The correlation is astonishing. Look at the high birth rate countries of sub-Saharan Africa and you will find female illiteracy running at 50, 60, sometimes 70 per cent plus. In Pakistan it is 66 per cent among adult women; 34 per cent even in India. Small wonder that India’s population is set to overtake that of China, where female illiteracy has been all but eliminated.
Yes, it really is that simple. It is not only a moral outrage. It is directly contrary to the interests of world peace, prosperity, health and happiness that such a huge proportion of our population — so many women and girls — should be unable to participate, alongside their brothers, in the economic life of their country. Female education is the universal spanner, the Swiss army knife that helps tackle so many of the problems that António Guterres describes. Societies where women can read, write and do maths as efficiently as their male counterparts will be healthier, happier, more prosperous, with stabler populations and therefore with fewer alienated and maladjusted young men whose egos require them to think of women as childbearing chattels.

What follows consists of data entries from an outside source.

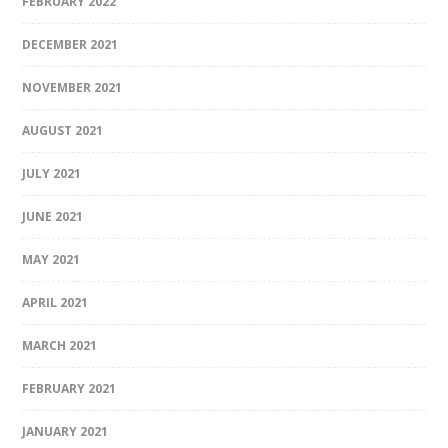
FEBRUARY 2022
DECEMBER 2021
NOVEMBER 2021
AUGUST 2021
JULY 2021
JUNE 2021
MAY 2021
APRIL 2021
MARCH 2021
FEBRUARY 2021
JANUARY 2021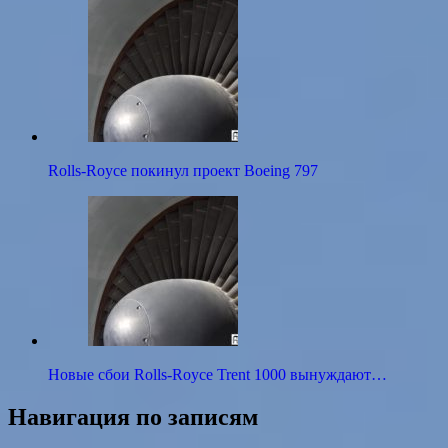
Rolls-Royce покинул проект Boeing 797
Новые сбои Rolls-Royce Trent 1000 вынуждают…
Навигация по записям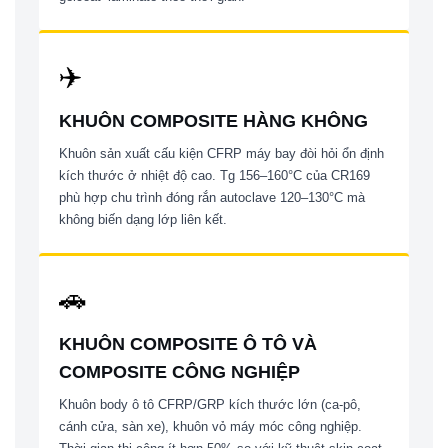
✈️
KHUÔN COMPOSITE HÀNG KHÔNG
Khuôn sản xuất cấu kiện CFRP máy bay đòi hỏi ổn định
kích thước ở nhiệt độ cao. Tg 156–160°C của CR169
phù hợp chu trình đóng rắn autoclave 120–130°C mà
không biến dạng lớp liên kết.
🚗
KHUÔN COMPOSITE Ô TÔ VÀ
COMPOSITE CÔNG NGHIỆP
Khuôn body ô tô CFRP/GRP kích thước lớn (ca-pô,
cánh cửa, sàn xe), khuôn vỏ máy móc công nghiệp.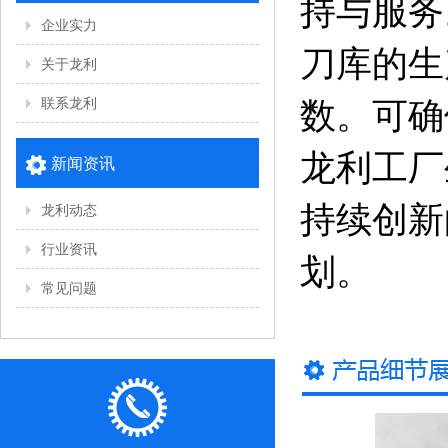
持与服务
企业实力
刀库的生
关于龙利
联系龙利
数。可确
龙利工厂
新闻资讯
持续创新
龙利动态
行业资讯
划。
常见问题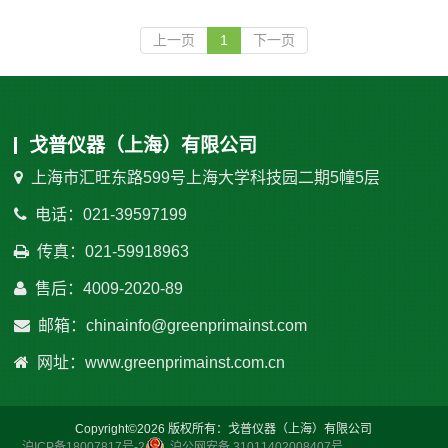
上一页
1
下一页
戈普仪器（上海）有限公司
上海市汇旺东路599号上海大学科技园二期5幢5层
电话：021-39597199
传真：021-59918963
售后：4009-2020-89
邮箱：chinainfo@greenprimainst.com
网址：www.greenprimainst.com.cn
Copyright©2026 版权所有：戈普仪器（上海）有限公司
沪ICP备18007817号-2
沪公网安备 31011402008407号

A few years ago I met Malala, shot by the Taleban for daring to equip herself with an education. She is a person of extraordinary intensity and persuasiveness. I have come to believe that she is basically right: that the single best and biggest thing we can do for the world is to make sure that every girl gets 12 years of full-time education.
That ambition is at the heart of UK overseas policy — shared by Penny Mordaunt’s DfID and the FCO — and will be at the heart of the Commonwealth summit in April. It is not just a campaign for fairness and freedom, but in its essential contraceptive impact it will help to fix so many other problems: not just overpopulation and poverty, but the threat of war, disorder, terrorism, climate change and the loss of habitat and species.
The lesson of the past few decades is that homo sapiens have seen off the doomsters with consummate style. Man keeps conquering the challenges, from famine to disease. But if we are to solve the problems of today, Man the wise needs to stop being such a damn fool about the education of girls.
Twelve years of full-time education is not the only answer to the world’s problems. It is not a panacea. But it is not far short.